◆ Data records:

++++++++++

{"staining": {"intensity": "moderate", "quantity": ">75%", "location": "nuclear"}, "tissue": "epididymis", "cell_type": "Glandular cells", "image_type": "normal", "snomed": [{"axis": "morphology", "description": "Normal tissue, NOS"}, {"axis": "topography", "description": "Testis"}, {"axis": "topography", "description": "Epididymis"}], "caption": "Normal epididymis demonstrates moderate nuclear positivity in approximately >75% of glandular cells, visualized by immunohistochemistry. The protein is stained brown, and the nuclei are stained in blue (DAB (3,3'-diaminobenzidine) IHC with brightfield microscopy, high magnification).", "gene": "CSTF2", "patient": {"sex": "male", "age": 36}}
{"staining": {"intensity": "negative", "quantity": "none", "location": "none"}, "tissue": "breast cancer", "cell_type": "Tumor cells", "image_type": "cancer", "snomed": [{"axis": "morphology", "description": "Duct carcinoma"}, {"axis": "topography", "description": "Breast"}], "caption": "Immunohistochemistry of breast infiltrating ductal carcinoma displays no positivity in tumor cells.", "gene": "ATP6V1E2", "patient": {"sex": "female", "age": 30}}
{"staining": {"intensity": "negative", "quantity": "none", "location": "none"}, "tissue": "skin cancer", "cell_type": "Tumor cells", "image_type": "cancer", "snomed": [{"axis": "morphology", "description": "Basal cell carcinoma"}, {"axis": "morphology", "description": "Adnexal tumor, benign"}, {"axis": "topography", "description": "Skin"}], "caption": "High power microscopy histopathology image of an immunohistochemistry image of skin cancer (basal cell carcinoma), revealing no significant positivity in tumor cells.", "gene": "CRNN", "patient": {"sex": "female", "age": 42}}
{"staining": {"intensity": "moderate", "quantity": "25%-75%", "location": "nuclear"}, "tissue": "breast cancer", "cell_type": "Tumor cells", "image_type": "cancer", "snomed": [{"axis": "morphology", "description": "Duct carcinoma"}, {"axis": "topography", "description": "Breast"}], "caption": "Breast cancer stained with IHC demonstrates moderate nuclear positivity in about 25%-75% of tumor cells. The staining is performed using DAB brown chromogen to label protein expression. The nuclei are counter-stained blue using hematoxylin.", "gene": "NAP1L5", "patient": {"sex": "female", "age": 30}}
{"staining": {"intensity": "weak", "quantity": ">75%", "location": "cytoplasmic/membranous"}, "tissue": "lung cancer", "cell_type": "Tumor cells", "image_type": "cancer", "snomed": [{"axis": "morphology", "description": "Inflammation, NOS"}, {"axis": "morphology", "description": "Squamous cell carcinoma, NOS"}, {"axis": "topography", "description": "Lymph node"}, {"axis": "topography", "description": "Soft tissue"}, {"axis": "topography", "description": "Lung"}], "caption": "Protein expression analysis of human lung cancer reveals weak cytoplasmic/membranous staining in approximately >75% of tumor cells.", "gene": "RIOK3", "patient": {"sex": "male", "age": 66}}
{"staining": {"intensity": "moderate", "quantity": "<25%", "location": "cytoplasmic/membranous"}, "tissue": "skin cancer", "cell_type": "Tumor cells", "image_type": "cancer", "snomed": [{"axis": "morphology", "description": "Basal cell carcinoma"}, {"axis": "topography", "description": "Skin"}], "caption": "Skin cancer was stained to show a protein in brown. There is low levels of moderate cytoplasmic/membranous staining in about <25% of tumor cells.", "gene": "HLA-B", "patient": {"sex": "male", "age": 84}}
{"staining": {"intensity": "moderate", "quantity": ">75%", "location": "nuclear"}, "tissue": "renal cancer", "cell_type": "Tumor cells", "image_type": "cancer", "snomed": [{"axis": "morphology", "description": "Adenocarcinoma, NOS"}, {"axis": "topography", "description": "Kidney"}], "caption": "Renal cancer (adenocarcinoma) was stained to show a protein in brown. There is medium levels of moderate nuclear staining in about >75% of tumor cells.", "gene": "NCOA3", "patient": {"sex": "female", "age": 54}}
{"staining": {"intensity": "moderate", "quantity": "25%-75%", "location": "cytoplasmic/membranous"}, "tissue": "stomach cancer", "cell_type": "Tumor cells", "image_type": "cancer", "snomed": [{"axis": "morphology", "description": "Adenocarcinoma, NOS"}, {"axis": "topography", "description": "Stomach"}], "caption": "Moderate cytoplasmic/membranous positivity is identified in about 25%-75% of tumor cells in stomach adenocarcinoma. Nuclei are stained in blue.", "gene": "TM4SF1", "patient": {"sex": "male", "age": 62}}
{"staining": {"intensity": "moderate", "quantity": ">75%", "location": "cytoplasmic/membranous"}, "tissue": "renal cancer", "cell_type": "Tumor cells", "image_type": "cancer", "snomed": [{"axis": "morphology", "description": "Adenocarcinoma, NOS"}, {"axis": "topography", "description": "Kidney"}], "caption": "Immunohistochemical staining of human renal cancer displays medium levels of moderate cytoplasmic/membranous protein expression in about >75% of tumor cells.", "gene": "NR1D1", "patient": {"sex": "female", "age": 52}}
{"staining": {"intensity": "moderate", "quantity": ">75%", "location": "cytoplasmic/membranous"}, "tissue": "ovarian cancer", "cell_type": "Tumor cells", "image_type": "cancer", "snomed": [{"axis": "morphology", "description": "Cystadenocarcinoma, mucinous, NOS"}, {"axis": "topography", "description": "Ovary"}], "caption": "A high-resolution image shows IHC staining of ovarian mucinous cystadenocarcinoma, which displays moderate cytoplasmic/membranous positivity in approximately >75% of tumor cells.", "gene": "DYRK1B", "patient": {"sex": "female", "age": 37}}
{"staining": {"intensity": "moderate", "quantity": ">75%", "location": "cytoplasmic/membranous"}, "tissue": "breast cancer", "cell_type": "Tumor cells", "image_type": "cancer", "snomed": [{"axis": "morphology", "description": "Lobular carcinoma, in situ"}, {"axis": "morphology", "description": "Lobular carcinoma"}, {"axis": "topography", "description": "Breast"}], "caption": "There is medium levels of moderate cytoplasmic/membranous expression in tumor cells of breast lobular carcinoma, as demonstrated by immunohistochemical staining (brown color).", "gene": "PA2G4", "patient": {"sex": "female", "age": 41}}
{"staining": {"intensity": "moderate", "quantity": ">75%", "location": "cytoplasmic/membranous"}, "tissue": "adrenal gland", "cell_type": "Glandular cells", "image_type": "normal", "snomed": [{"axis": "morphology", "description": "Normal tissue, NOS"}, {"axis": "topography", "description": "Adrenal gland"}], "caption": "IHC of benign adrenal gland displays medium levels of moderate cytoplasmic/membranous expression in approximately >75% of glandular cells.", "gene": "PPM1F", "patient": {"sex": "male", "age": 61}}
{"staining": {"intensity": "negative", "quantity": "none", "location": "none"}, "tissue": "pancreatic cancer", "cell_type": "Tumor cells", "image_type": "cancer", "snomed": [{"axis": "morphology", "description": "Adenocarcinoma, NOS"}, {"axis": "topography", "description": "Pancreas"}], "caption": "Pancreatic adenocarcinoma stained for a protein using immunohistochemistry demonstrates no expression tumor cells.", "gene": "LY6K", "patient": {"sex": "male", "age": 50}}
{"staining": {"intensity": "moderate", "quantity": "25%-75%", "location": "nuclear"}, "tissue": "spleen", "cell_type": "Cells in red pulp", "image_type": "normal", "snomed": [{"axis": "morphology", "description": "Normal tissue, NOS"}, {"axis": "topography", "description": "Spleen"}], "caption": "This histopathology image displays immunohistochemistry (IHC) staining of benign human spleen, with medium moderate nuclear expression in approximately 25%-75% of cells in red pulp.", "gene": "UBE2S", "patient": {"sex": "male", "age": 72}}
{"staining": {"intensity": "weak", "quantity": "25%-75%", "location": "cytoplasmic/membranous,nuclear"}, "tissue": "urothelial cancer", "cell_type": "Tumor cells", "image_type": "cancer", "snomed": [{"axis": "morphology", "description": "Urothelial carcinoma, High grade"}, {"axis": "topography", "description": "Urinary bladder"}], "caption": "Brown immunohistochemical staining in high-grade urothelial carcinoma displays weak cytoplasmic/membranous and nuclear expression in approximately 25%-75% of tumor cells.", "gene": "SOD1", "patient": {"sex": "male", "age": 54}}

++++++++++

◆ Goal of the exercise:
Lines after the one containing "cancer stained with" are not part of the task. Output the entries exactly from their first line through that one.

◆ Your response:
{"staining": {"intensity": "moderate", "quantity": ">75%", "location": "nuclear"}, "tissue": "epididymis", "cell_type": "Glandular cells", "image_type": "normal", "snomed": [{"axis": "morphology", "description": "Normal tissue, NOS"}, {"axis": "topography", "description": "Testis"}, {"axis": "topography", "description": "Epididymis"}], "caption": "Normal epididymis demonstrates moderate nuclear positivity in approximately >75% of glandular cells, visualized by immunohistochemistry. The protein is stained brown, and the nuclei are stained in blue (DAB (3,3'-diaminobenzidine) IHC with brightfield microscopy, high magnification).", "gene": "CSTF2", "patient": {"sex": "male", "age": 36}}
{"staining": {"intensity": "negative", "quantity": "none", "location": "none"}, "tissue": "breast cancer", "cell_type": "Tumor cells", "image_type": "cancer", "snomed": [{"axis": "morphology", "description": "Duct carcinoma"}, {"axis": "topography", "description": "Breast"}], "caption": "Immunohistochemistry of breast infiltrating ductal carcinoma displays no positivity in tumor cells.", "gene": "ATP6V1E2", "patient": {"sex": "female", "age": 30}}
{"staining": {"intensity": "negative", "quantity": "none", "location": "none"}, "tissue": "skin cancer", "cell_type": "Tumor cells", "image_type": "cancer", "snomed": [{"axis": "morphology", "description": "Basal cell carcinoma"}, {"axis": "morphology", "description": "Adnexal tumor, benign"}, {"axis": "topography", "description": "Skin"}], "caption": "High power microscopy histopathology image of an immunohistochemistry image of skin cancer (basal cell carcinoma), revealing no significant positivity in tumor cells.", "gene": "CRNN", "patient": {"sex": "female", "age": 42}}
{"staining": {"intensity": "moderate", "quantity": "25%-75%", "location": "nuclear"}, "tissue": "breast cancer", "cell_type": "Tumor cells", "image_type": "cancer", "snomed": [{"axis": "morphology", "description": "Duct carcinoma"}, {"axis": "topography", "description": "Breast"}], "caption": "Breast cancer stained with IHC demonstrates moderate nuclear positivity in about 25%-75% of tumor cells. The staining is performed using DAB brown chromogen to label protein expression. The nuclei are counter-stained blue using hematoxylin.", "gene": "NAP1L5", "patient": {"sex": "female", "age": 30}}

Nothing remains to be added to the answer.